§ **Görevleriniz**:
1/ Cinsiyet ile toplumsal cinsiyet üzerine olan metne göre toplum, cinse anlam yüklerken hangi öğelerden oluşan bir çerçeveye dayanır? Bu öğelerin tümünü sıralayınız.
2/ Cinsiyet ile toplumsal cinsiyet üzerine olan metni kaldığı yerden alıp sürdürünüz.

§ **Verilen metin**:
━━━━━━━━━━━━━━━━━━━━
Cinsiyet biyolojik olarak insan ırkının kadın ve erkek olarak ayrılmasıdır. Bu noktada toplumsal cinsiyet ile cinsiyet birbirinden farklı kavramlardır. Cinsiyet, kadın ya da erkek olmayı belirleyen biyolojik bir ayrışımdır. Toplumsal cinsiyet ise; biyolojik olarak kadın ve erkek olarak ayrışan cinse toplumun belli değerler, roller, algılar ve inançlar çerçevesinde anlam yüklemesidir. Sosyal normlardan bağımsız olarak cinsiyet; bireyin genetik ve kromozomal yapısı nedeniyle farklılığını ifade eder. Bir cinsi diğer cinsten ayıran özellikler cinsiyet ile alakalıdır. Erkeğin daha kaslı ve güçlü olması, kadının çok fonksiyonlu ve ayrıntılı düşünebilmesi gibi pek çok özellik cinsiyete bağlı olarak gerçekleşir. Özetle cinsiyet; XX ve XY kromozomlarının bir araya gelerek birbirinden ayrışan özellikte canlılar meydana getirmesidir (Girginer, 1994: 7).
━━━━━━━━━━━━━━━━━━━━
§ **Sağlanan kayıtlar**:
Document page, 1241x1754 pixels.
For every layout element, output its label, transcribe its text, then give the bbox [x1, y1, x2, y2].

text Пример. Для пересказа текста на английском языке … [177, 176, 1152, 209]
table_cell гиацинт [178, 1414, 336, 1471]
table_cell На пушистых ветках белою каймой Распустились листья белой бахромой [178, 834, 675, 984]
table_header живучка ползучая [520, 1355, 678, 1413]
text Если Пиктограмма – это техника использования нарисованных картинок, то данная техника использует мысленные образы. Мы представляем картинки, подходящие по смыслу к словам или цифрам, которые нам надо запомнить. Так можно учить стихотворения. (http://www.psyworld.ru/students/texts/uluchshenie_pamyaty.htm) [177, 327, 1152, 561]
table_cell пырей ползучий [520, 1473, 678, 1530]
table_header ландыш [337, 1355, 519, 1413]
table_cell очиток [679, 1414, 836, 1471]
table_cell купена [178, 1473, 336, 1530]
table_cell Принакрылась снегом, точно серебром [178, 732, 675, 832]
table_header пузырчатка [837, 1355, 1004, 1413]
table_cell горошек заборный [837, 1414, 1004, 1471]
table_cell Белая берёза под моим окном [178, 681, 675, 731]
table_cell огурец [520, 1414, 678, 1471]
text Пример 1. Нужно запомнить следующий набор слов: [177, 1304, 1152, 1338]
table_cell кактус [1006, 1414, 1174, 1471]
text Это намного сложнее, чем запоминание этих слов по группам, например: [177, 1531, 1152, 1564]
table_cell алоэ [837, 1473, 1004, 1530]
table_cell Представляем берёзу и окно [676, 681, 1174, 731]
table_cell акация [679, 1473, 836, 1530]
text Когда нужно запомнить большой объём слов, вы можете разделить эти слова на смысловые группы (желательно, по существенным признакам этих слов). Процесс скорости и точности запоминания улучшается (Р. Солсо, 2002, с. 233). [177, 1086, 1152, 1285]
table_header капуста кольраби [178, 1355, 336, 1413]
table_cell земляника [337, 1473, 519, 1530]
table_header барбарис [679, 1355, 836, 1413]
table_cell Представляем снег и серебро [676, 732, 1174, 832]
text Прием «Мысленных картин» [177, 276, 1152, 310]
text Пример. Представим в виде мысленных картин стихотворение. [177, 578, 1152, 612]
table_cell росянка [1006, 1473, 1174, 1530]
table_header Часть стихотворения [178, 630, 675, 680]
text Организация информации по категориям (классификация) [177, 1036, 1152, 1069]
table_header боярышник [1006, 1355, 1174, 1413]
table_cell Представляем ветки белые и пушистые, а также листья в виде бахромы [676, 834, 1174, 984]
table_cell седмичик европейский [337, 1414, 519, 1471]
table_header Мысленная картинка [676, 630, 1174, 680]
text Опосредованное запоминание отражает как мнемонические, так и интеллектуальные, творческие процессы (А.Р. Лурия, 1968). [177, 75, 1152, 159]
━━━━━━━━━━━━━━━━━━━━
§ **Görevlere göre yanıtlar**:
1/ Değerler, roller, algılar ve inançlar.

2/
Toplumsal cinsiyet ise biyolojik olarak kadın (XX) ve erkek (XY) olarak ayrışan insan cinsine ideolojik anlam ve değer yüklenmesidir (Elgün ve Pira, 2004: 4). Peki cinsiyete anlam yüklenerek toplumsal cinsiyetin oluşturulması neyi ifade eder? Kadınların ve erkeklerin yaşadıkları toplum içerisindeki rol ve sorumlulukları toplumsal cinsiyet tarafından belirlenir. Bu durum cinsiyeti biyolojik bir belirleme olmaktan çıkararak cinsiyete yüklediği anlam ve bireylerden beklenen davranışlar formuyla toplumsal cinsiyeti meydana getirir. Toplum için kadın ve erkek, toplumsal cinsiyetin bir algısıdır. Toplum nezdinde kadın veya erkek dendiğinde akla gelen biyolojik cinsiyetten öte toplumsal cinsiyettir. Biyolojik cinsiyete “kadınlık ve erkeklik” anlamları yüklenerek toplumsal cinsiyet oluşturulur. Yani toplumsal cinsiyet esasen psikolojik bir algı yanılsamasıdır. Cinsiyete eklenen kadınlık ve erkeklik

algıları, kültürel bir boyut olan toplumsal cinsiyet kavramını ortaya çıkarır (Sevim, 2013: 39).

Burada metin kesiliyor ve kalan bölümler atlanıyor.